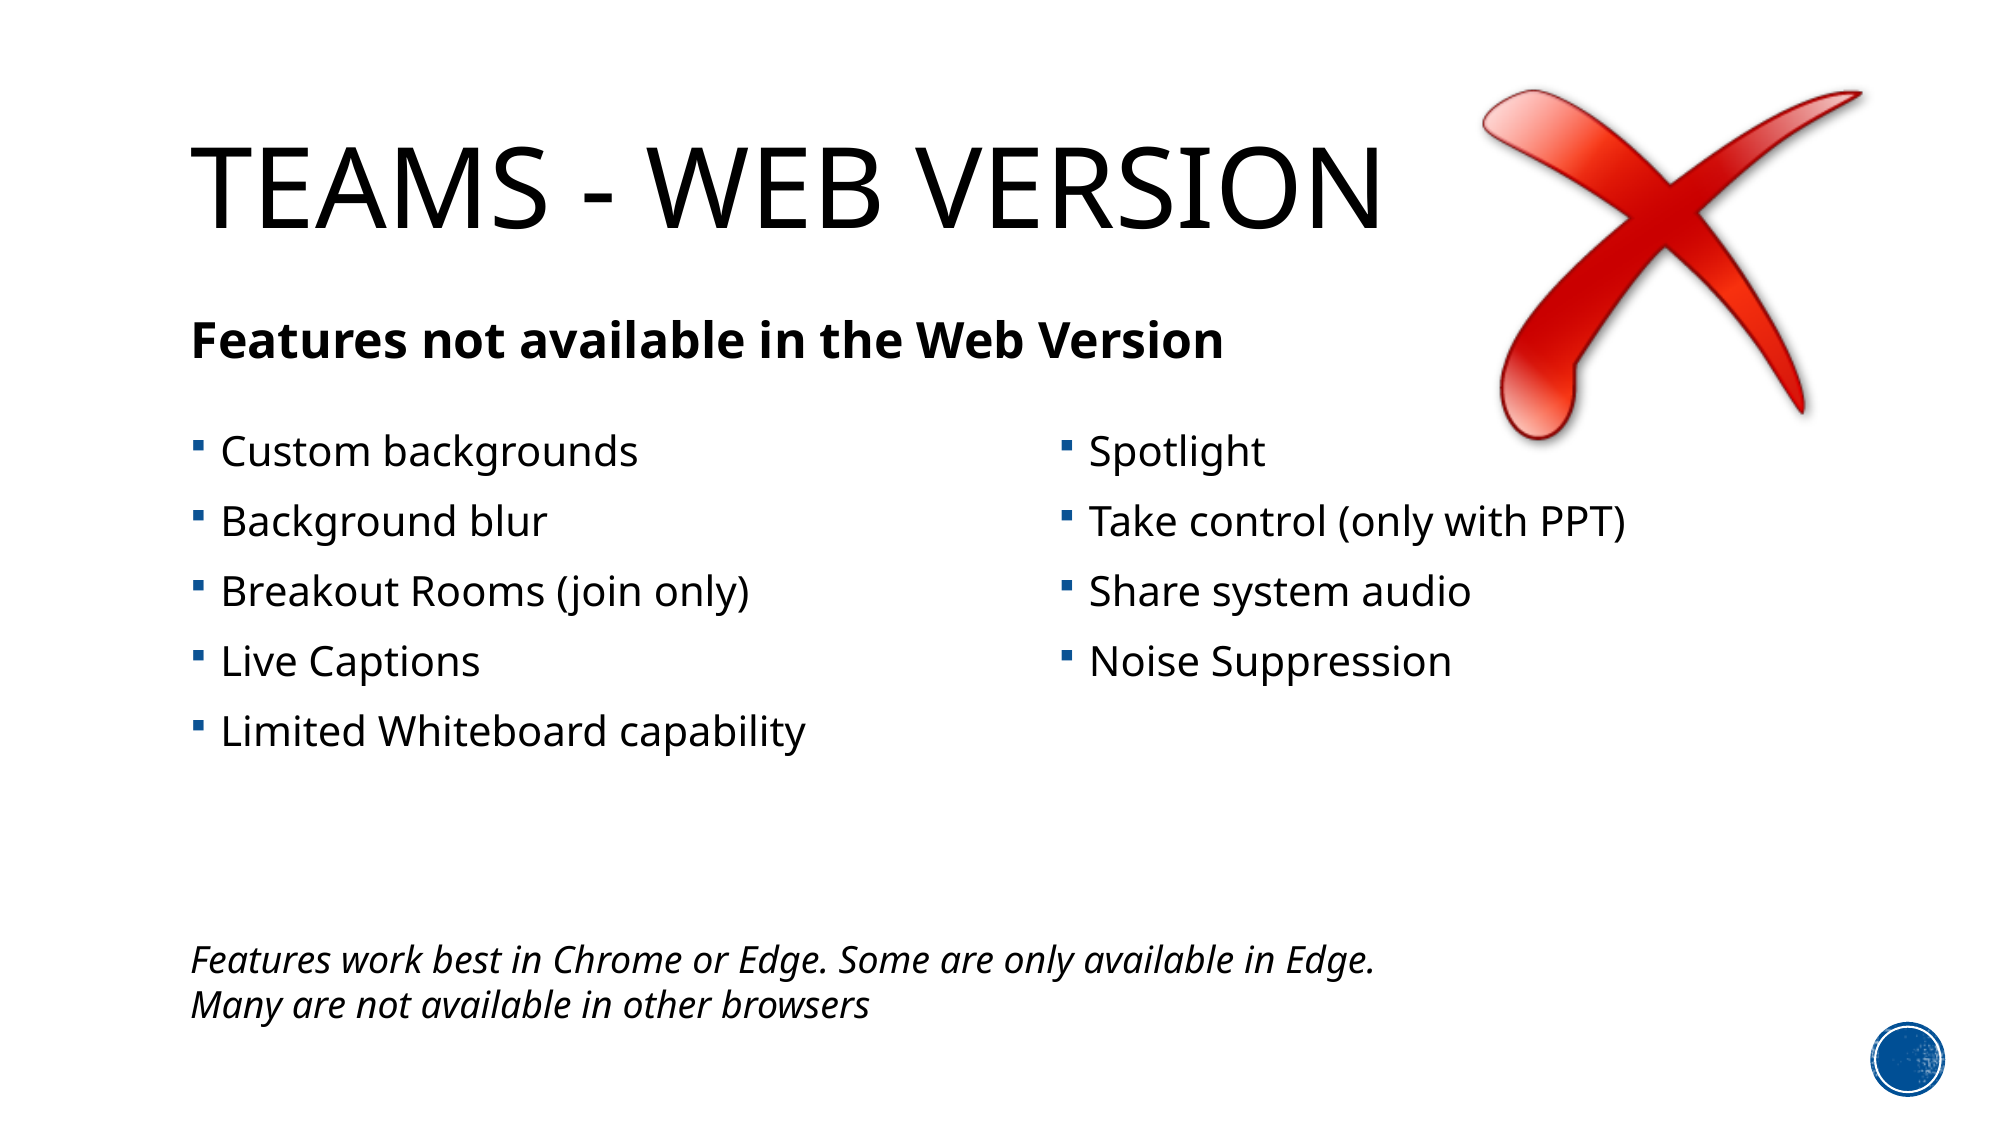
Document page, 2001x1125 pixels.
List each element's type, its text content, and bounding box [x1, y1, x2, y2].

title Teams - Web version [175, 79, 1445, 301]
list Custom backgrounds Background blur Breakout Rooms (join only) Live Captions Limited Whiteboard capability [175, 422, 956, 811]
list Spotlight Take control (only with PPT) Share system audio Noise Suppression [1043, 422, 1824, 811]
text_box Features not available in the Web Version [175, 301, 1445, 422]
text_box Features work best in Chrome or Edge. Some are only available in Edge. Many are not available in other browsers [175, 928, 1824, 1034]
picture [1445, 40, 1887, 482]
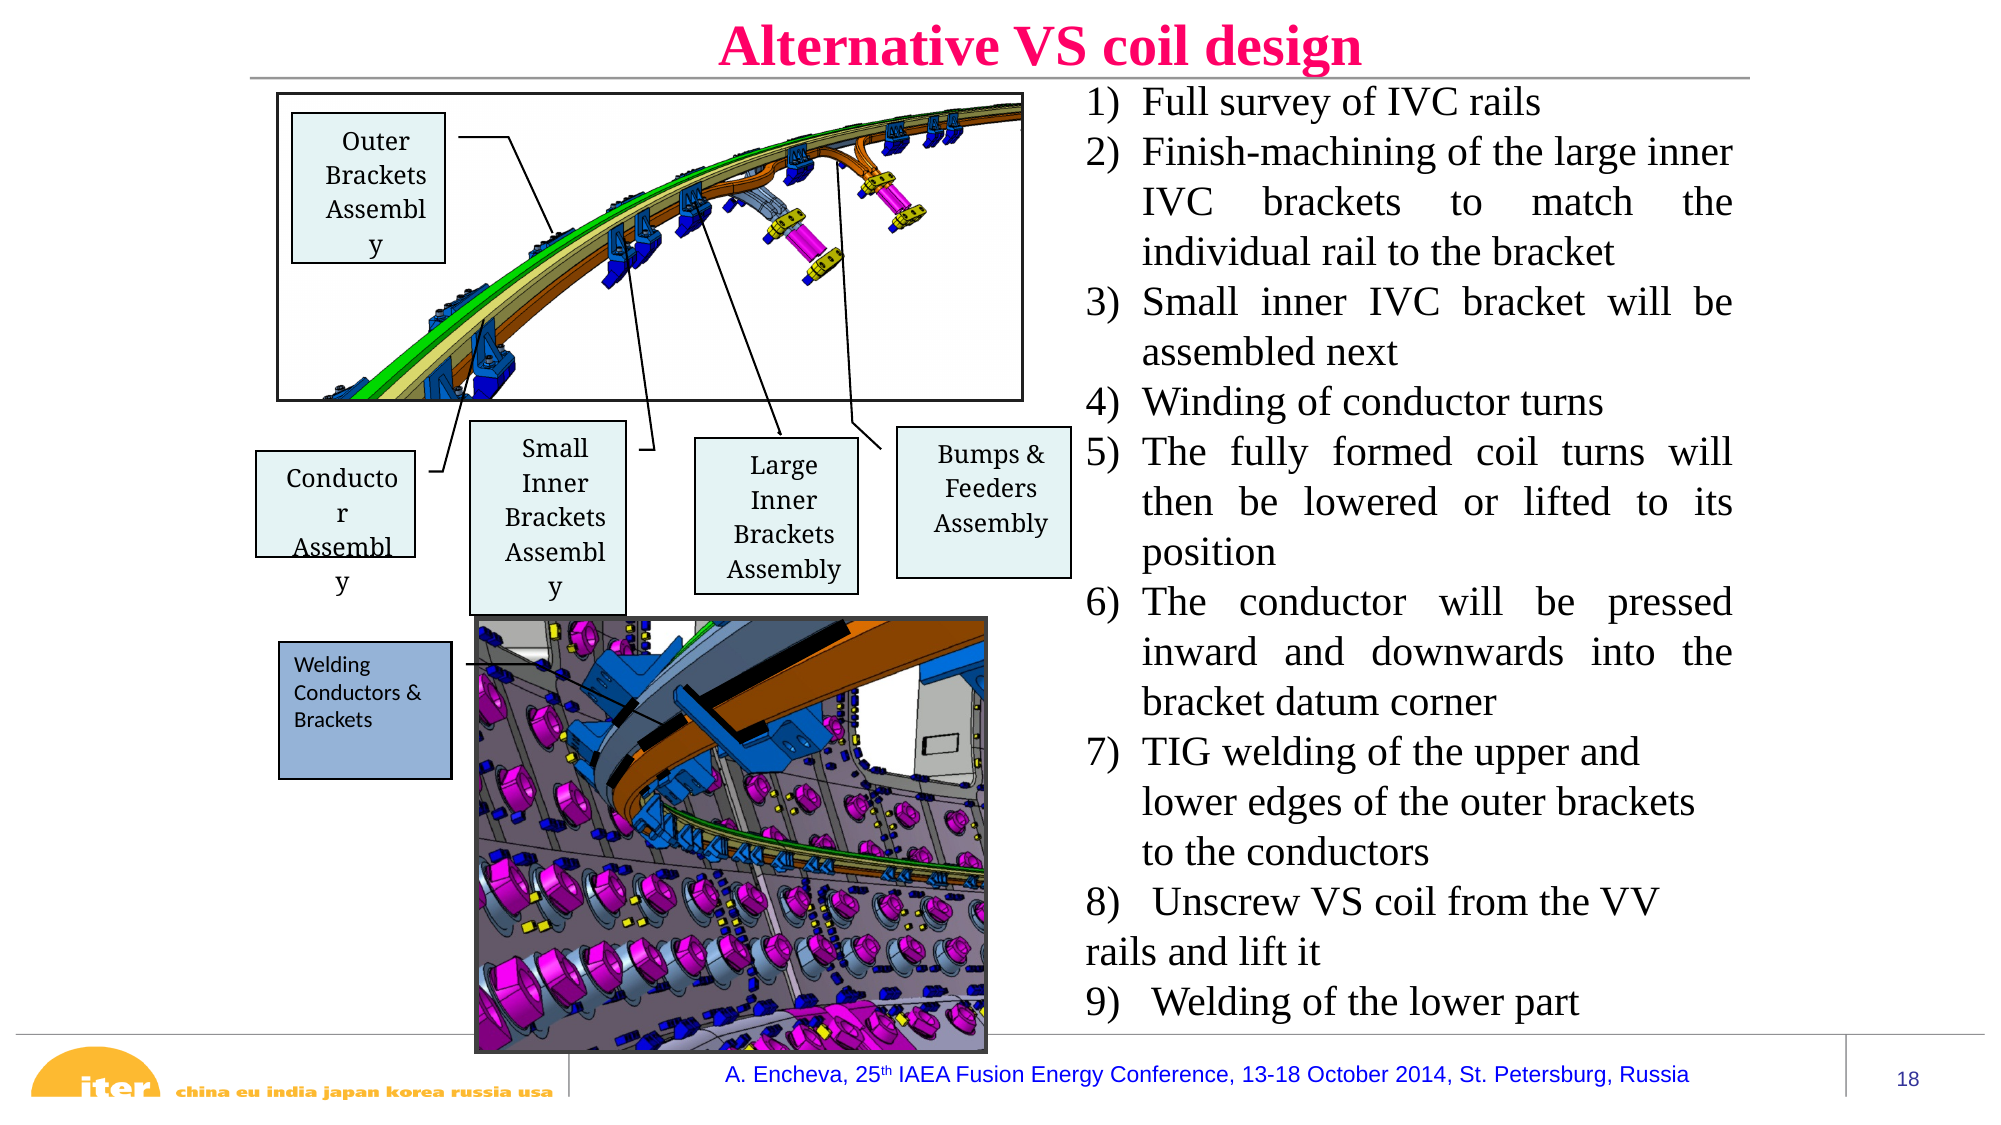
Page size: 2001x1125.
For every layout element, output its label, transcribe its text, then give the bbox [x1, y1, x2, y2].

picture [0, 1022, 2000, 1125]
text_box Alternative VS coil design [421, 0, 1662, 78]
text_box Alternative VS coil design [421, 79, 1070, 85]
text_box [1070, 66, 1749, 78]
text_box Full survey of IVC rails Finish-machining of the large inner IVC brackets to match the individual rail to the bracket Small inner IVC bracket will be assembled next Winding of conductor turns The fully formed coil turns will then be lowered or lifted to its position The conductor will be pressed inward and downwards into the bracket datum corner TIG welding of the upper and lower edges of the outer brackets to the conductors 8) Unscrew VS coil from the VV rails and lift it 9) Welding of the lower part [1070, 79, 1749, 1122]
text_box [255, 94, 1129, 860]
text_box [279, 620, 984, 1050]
* * * * *
### [BRIEF]
Leaving out the pictures, reproduce the whole listing above exactly.

### [RESULT]
Document page, 2001x1125 pixels.
List each element's type, its text content, and bounding box [x1, y1, x2, y2].

title Teams - Web version [175, 79, 1445, 301]
list Custom backgrounds Background blur Breakout Rooms (join only) Live Captions Limited Whiteboard capability [175, 422, 956, 811]
list Spotlight Take control (only with PPT) Share system audio Noise Suppression [1043, 422, 1824, 811]
text_box Features not available in the Web Version [175, 301, 1445, 422]
text_box Features work best in Chrome or Edge. Some are only available in Edge. Many are not available in other browsers [175, 928, 1824, 1034]
picture [1445, 40, 1887, 482]
Page size: 2001x1125.
For every layout element, output its label, transcribe its text, then give the bbox [x1, y1, x2, y2].

picture [0, 1022, 2000, 1125]
text_box Alternative VS coil design [421, 0, 1662, 78]
text_box Alternative VS coil design [421, 79, 1070, 85]
text_box [1070, 66, 1749, 78]
text_box Full survey of IVC rails Finish-machining of the large inner IVC brackets to match the individual rail to the bracket Small inner IVC bracket will be assembled next Winding of conductor turns The fully formed coil turns will then be lowered or lifted to its position The conductor will be pressed inward and downwards into the bracket datum corner TIG welding of the upper and lower edges of the outer brackets to the conductors 8) Unscrew VS coil from the VV rails and lift it 9) Welding of the lower part [1070, 79, 1749, 1122]
text_box [255, 94, 1129, 860]
text_box [279, 620, 984, 1050]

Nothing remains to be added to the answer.